Je n'en crois pas mes yeux. Ce regard indéchiffrable, ces cheveux coupés courts la veille. Cela ne peut-être lui. Léandre m'a dit qu'ils étaient tous partis en éclaireur.

- il est bien rare de ne pas t'entendre, ajoute-t-il, un léger sourire se dessinant pour la première fois à la commissure de ses lèvres.

- je... reprenant mes esprits et un semblant de dignité, je rétorque quelque chose, tout sauf ma surprise et petite joie interne, si je savais où ils vont , où vous allez...

- cela t'avancerait-il? As-tu une carte où une connaissance approfondie des chemins ? 

Un point pour toi Rassan.

- cela pourrait influencer la prise de décision.

- au sanctuaire de Poséidon.

- Poséidon ? Je reprends en m'étranglant presque avant de reprendre contenance. Si nous allons chez le dieu des océans, il semble logique de suivre la rivière.

Hochement de tête, il me tend la main.

- que fais-tu ? Je lui crie presque dessus.

- nous testons ton hypothèse, élude-t-il sans se départir de son indifférence

- je veux dire: qu'est-ce que tu fais ici ? Vous êtes censés être tous partis depuis plus de deux heures.

- de toute évidence ce n'est pas mon cas, ajoute-il sans répondre une nouvelle fois à la question

Je sais que je n'obtiendrai pas plus de réponses. J'observe cette main tendue. En plus de la situation embarrassante de voyager à dos de cheval avec lui pour une durée indéterminée je repense aux paroles de Léandre " certains ont pensé que tu avais du mal à quitter le lit". Après une soirée comme celle de la veille, si on nous voit arriver sur la même monture les conclusions vont aller bon train. Mes yeux font des vas et viens entre cette main et ce visage dont les sourcils commencent à se froncer d'impatience.

En même temps quel autre choix ai-je?

A peine ma main glisse dans la sienne que je suis hissée.

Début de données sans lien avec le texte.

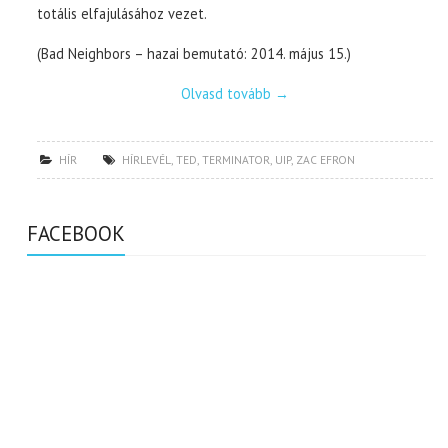
totális elfajulásához vezet.
(Bad Neighbors – hazai bemutató: 2014. május 15.)
Olvasd tovább
→
HÍR
HÍRLEVÉL
,
TED
,
TERMINATOR
,
UIP
,
ZAC EFRON
FACEBOOK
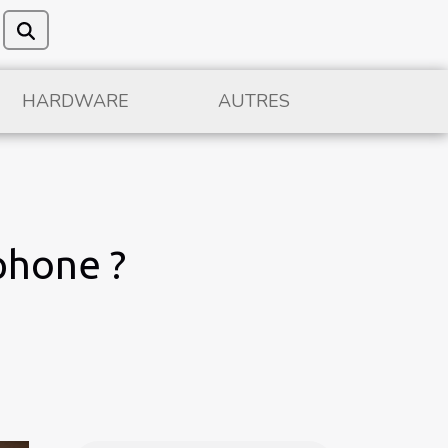
HARDWARE
AUTRES
phone ?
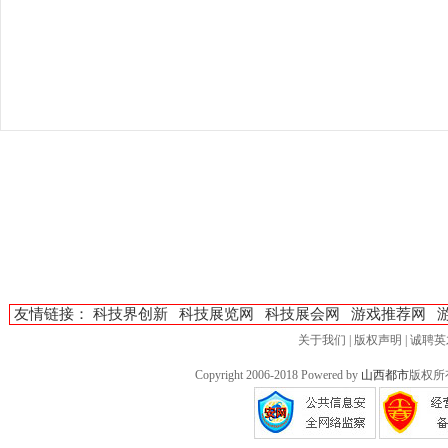
友情链接：
科技界创新
科技展览网
科技展会网
游戏推荐网
关于我们
|
版权声明
|
诚聘英
Copyright 2006-2018 Powered by
山西都市
版权所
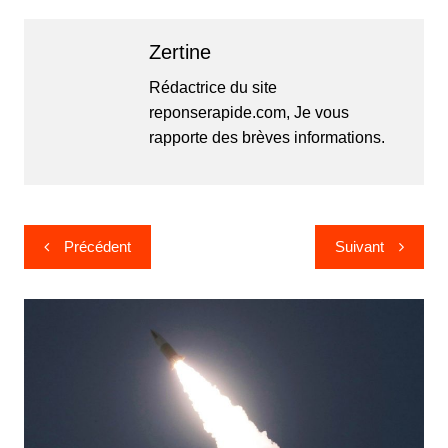
Zertine
Rédactrice du site
reponserapide.com, Je vous
rapporte des brèves informations.
Navigation
Précédent
Suivant
de
l’article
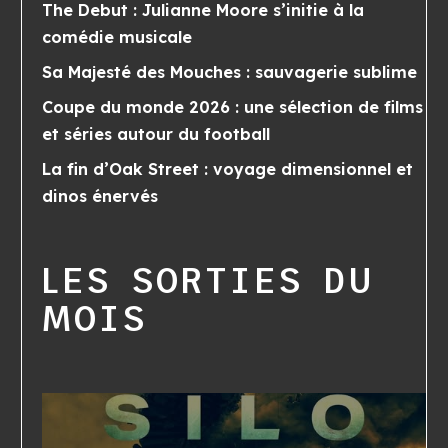
The Debut : Julianne Moore s’initie à la
comédie musicale
Sa Majesté des Mouches : sauvagerie sublime
Coupe du monde 2026 : une sélection de films
et séries autour du football
La fin d’Oak Street : voyage dimensionnel et
dinos énervés
LES SORTIES DU
MOIS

Assise derrière mon compagnon, j'essaie de poser mes mains partout sauf sur ses hanches. Je tourne la tête afin que mon menton cesse de venir effleurer sa nuque et ses larges épaules lors des nids de poule. La situation est suffisamment embarrassante. Le silence qui s'est vite installé n'arrange pas. A moins que je ne soi la seule à percevoir la situation ainsi. Mon compagnon s'est toujours montré très mystérieux. Je suis forcée de reporter mon attention sur le paysage à couper le souffle durant le trajet. Nous avons beau avoir choisi de suivre l'eau plutôt que la forêt, forcée de constater qu'à mesure que nous remontons la rivière nous pénétrons un peu plus dans la forêt. L'eau s'écoule en cascades entre les roches plates qui nous approchent peu à peu des grandes montagnes que nous apercevons. Le chemin est désormais si étroit que je doute que les charrettes aient pu passer par ici. Je nous ai induit en erreur.